**Selected text**.
^^^^

Last week Prime Minister David Cameron announced plans to deploy up to 70 troops and experts to provide logistical, medical and engineering support to the African Union-led peacekeeping force in Somalia, which is struggling to emerge from two decades of chaos and is also battling the Islamist insurgency of the al-Qaeda-linked al-Shabaab.

Like other Western powers, Britain has long avoided the Horn of Africa country, which until recently was widely viewed as a failed state, but it has made some progress in restoring order and setting up a functioning government.

“We hope we shall see the beheaded bodies of whites,” Sheikh Ali Mohamud Rage, al-Shabaab's spokesman, said in a radio broadcast.

The statement branded Britain “an enemy to Muslims” and accused the country of trying to colonise Somalia.

^^^^

Continue the passage about Britain's plan to send troops to Somalia, starting right after its last sentence.

^^^^

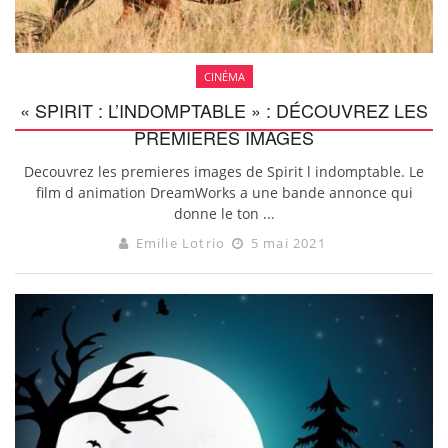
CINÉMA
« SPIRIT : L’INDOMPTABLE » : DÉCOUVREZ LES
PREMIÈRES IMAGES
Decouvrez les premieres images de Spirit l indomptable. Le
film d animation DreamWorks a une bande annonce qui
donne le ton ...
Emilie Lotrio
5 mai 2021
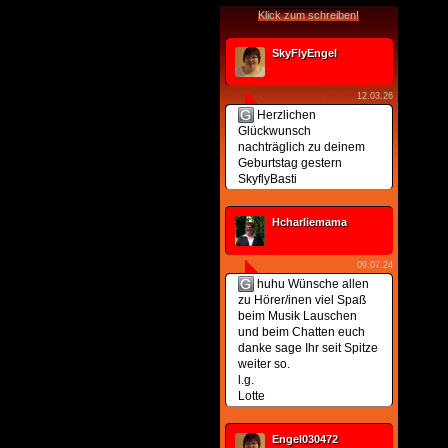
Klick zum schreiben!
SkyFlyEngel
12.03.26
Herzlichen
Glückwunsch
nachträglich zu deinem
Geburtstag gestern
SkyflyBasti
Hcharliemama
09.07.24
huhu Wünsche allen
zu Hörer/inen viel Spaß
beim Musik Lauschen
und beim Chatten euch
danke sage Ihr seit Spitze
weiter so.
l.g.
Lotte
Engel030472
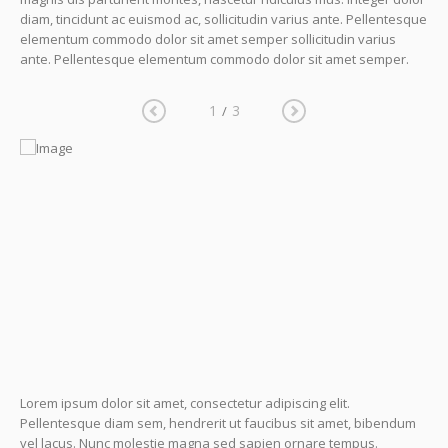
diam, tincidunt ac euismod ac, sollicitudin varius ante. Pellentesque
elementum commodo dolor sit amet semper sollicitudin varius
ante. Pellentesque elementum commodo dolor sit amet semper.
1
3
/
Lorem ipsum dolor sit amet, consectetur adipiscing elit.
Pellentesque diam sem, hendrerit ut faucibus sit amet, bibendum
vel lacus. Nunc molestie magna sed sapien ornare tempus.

^^^^

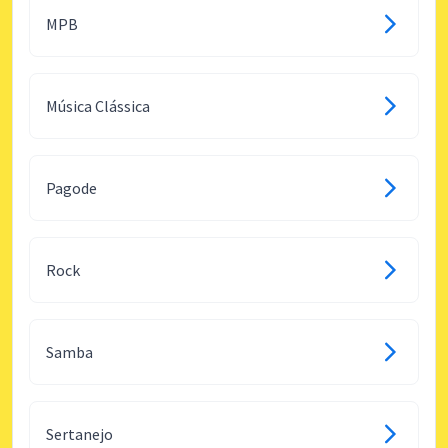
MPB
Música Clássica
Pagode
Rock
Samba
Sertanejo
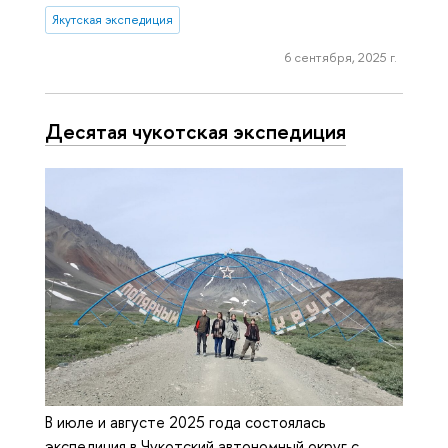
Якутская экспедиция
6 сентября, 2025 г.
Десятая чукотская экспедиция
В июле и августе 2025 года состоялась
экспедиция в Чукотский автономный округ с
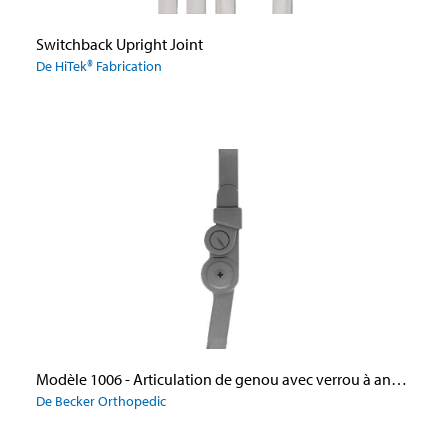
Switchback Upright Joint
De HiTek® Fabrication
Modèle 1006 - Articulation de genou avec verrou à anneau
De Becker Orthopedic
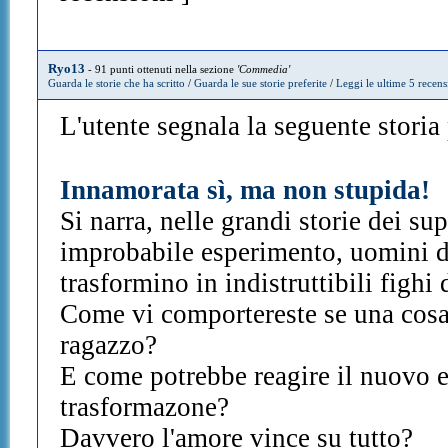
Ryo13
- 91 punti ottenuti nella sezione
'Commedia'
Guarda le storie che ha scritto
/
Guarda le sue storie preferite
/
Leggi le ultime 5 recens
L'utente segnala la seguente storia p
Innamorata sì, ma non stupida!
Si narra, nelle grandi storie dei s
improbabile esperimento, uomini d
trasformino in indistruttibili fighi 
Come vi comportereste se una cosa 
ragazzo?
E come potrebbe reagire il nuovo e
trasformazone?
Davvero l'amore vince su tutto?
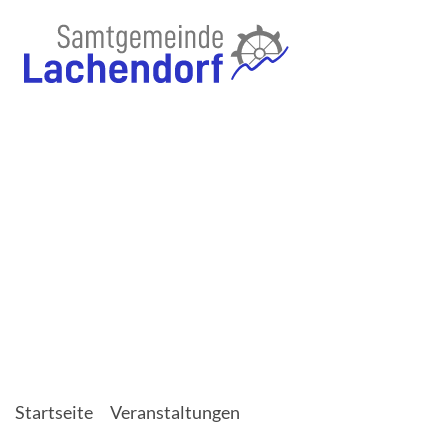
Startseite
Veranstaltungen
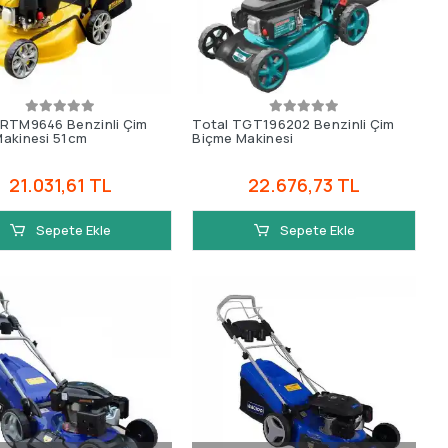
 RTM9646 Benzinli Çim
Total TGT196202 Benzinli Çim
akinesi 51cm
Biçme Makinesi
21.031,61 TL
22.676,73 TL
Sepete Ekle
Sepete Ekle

^^^^

**Expected output**.
“We shall welcome British forces with fire and you will see their dead bodies displayed on the web pages,” he said.

A spokesperson for the British High Commission in Nairobi, Kenya, declined to comment.

African peacekeeping forces drove al-Shabaab out of the Somali capital Mogadishu in 2011, but the group has waged a series of gun and grenade attacks to try to overthrow the government and impose its strict version of sharia law.

AMISOM, the African Union's force in Somalia, has been battling al-Shabaab alongside the Somali army, pushing the rebels into increasingly smaller pockets of territory.